Image de la semaine | 26/03/2018
Le lac d'Otjikoto (Namibie) et le lac des Rives (Causse du Larzac, Aveyron), une doline et un poljé inondés
26/03/2018
Résumé
Milieu karstique et retenues d'eau permanentes ou temporaires, naturelles ou aménagées : dolines, poljés et lavognes.
Le lac Otjikoto, situé au Nord du plateau du Waterberg en Namibie (kmz du lac Otjikoto) est l'exemple typique d'une doline inondée. Les dolines sont des dépressions karstiques formées (1) soit par la dissolution des calcaires, dissolution localisée par un aven, un réseau de fractures..., (2) soit par effondrement d'une cavité karstique sous-jacente, (3) soit par une combinaison des deux phénomènes. Le nom "doline" correspond à des dépressions plus ou moins circulaires ou ovoïdes. Une dépression de forme moins régulière et de plus grande taille est nommée "poljé". Le fond des dolines et des poljés est souvent tapissé d'argiles de décalcification, part insoluble des calcaires qui sont rarement purs à 100%, mais toujours légèrement marneux. Ces argiles de décalcification, souvent de couleur rouge, tendent à s'accumuler sur le fond des dépressions, ce qui donne parfois une morphologie assez plate à ces dépressions karstiques. Du fond plat peuvent émerger des pinacles calcaires épargnés par la dissolution. Dolines et poljés peuvent être inondés et former des lacs, comme dans le cas du lac Otjikoto. Ces dépressions sont inondées (1) soit parce que le fond de la doline est plus bas que le toit de la nappe phréatique locale, (2) soit parce que les fissures et autres conduits karstiques permettant usuellement l'évacuation des eaux de pluie et de ruissellement sont colmatés par des argiles. Le lac Otjikoto correspondrait à une doline d'effondrement dont le fond est plus bas que la nappe phréatique locale. Cette même nappe phréatique affleure dans une autre doline inondée située à 21 km plus à l'Ouest, le lac Guinas (kmz du lac Guinas).

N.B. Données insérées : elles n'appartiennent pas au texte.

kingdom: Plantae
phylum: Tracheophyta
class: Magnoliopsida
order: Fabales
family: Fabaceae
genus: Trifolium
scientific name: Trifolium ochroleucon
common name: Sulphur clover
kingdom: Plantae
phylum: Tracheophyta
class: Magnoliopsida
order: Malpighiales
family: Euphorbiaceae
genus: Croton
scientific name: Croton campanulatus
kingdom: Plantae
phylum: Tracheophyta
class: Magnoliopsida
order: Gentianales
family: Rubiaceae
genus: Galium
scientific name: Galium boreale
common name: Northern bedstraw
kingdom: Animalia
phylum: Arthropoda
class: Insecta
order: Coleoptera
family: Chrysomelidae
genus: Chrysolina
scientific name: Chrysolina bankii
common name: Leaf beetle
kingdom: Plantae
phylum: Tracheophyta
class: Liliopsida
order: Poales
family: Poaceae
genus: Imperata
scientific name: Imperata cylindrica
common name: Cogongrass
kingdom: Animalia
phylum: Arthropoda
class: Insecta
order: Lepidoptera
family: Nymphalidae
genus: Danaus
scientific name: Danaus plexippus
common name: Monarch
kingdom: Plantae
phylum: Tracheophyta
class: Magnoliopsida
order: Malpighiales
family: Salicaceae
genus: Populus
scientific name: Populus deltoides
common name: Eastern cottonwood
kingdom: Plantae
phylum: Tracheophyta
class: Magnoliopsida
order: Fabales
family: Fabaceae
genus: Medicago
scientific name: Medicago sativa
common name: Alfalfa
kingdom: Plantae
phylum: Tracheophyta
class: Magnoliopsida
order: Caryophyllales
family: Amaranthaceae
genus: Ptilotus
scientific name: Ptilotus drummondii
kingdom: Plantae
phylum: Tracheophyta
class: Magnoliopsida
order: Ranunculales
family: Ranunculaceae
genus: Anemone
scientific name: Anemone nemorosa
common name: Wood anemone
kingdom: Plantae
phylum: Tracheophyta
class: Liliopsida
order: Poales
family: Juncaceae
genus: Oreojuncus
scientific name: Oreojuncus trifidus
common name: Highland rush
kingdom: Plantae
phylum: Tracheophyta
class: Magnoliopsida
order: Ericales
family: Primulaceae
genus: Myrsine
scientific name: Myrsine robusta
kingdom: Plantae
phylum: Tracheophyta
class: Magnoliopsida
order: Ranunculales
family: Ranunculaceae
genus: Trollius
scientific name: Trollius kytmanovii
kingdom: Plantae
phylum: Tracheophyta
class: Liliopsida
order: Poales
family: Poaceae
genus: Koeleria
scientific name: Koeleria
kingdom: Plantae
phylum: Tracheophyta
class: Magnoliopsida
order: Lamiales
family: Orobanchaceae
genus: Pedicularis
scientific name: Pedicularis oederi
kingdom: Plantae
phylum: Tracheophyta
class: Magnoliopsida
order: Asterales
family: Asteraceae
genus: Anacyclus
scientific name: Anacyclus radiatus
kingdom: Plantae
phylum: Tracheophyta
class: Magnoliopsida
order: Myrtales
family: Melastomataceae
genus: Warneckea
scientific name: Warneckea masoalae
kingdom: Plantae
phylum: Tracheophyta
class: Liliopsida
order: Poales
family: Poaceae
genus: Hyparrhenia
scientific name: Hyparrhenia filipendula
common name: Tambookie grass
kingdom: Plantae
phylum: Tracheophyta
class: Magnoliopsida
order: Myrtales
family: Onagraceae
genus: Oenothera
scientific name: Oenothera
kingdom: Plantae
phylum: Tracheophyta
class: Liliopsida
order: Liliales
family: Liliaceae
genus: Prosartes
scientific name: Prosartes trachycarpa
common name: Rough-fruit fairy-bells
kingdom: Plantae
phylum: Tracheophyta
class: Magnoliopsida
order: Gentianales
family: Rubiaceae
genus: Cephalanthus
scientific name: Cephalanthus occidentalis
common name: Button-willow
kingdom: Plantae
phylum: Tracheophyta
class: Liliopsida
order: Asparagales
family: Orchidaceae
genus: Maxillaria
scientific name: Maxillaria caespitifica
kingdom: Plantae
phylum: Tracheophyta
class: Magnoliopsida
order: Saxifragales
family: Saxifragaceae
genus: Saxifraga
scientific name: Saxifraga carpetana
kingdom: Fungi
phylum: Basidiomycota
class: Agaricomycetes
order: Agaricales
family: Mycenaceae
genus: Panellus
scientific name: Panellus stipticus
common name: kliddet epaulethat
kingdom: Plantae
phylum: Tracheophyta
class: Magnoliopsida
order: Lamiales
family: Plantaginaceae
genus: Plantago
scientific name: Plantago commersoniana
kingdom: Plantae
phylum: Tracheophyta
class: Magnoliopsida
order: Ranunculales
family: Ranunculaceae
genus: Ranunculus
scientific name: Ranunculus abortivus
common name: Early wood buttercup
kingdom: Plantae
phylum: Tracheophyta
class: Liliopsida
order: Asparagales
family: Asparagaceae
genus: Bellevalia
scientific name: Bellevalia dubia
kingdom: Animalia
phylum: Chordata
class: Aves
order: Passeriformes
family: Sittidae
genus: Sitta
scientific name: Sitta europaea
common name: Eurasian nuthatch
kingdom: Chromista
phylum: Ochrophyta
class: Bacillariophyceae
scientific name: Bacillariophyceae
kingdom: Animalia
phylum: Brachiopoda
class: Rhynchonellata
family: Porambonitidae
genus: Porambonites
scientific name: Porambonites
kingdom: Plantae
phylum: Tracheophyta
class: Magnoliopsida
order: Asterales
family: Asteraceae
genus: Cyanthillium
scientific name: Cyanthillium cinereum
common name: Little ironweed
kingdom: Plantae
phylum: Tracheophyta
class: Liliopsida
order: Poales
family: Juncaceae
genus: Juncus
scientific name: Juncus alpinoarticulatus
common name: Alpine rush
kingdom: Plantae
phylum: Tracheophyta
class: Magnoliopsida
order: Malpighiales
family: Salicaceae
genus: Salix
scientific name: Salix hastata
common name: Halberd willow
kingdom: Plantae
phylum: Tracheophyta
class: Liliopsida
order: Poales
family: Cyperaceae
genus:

Il peut y avoir formation d'un lac temporaire dans une dépression karstique : (1) dans le cas d'une nappe dont la hauteur de la surface piézométrique varie beaucoup en fonction de la saison ou de la pluviométrie, ou (2) dans le cas de fissures et conduits permettant une évacuation d'eau limitée, suffisante en situation normale mais insuffisante en cas de pluviométrie forte et prolongée.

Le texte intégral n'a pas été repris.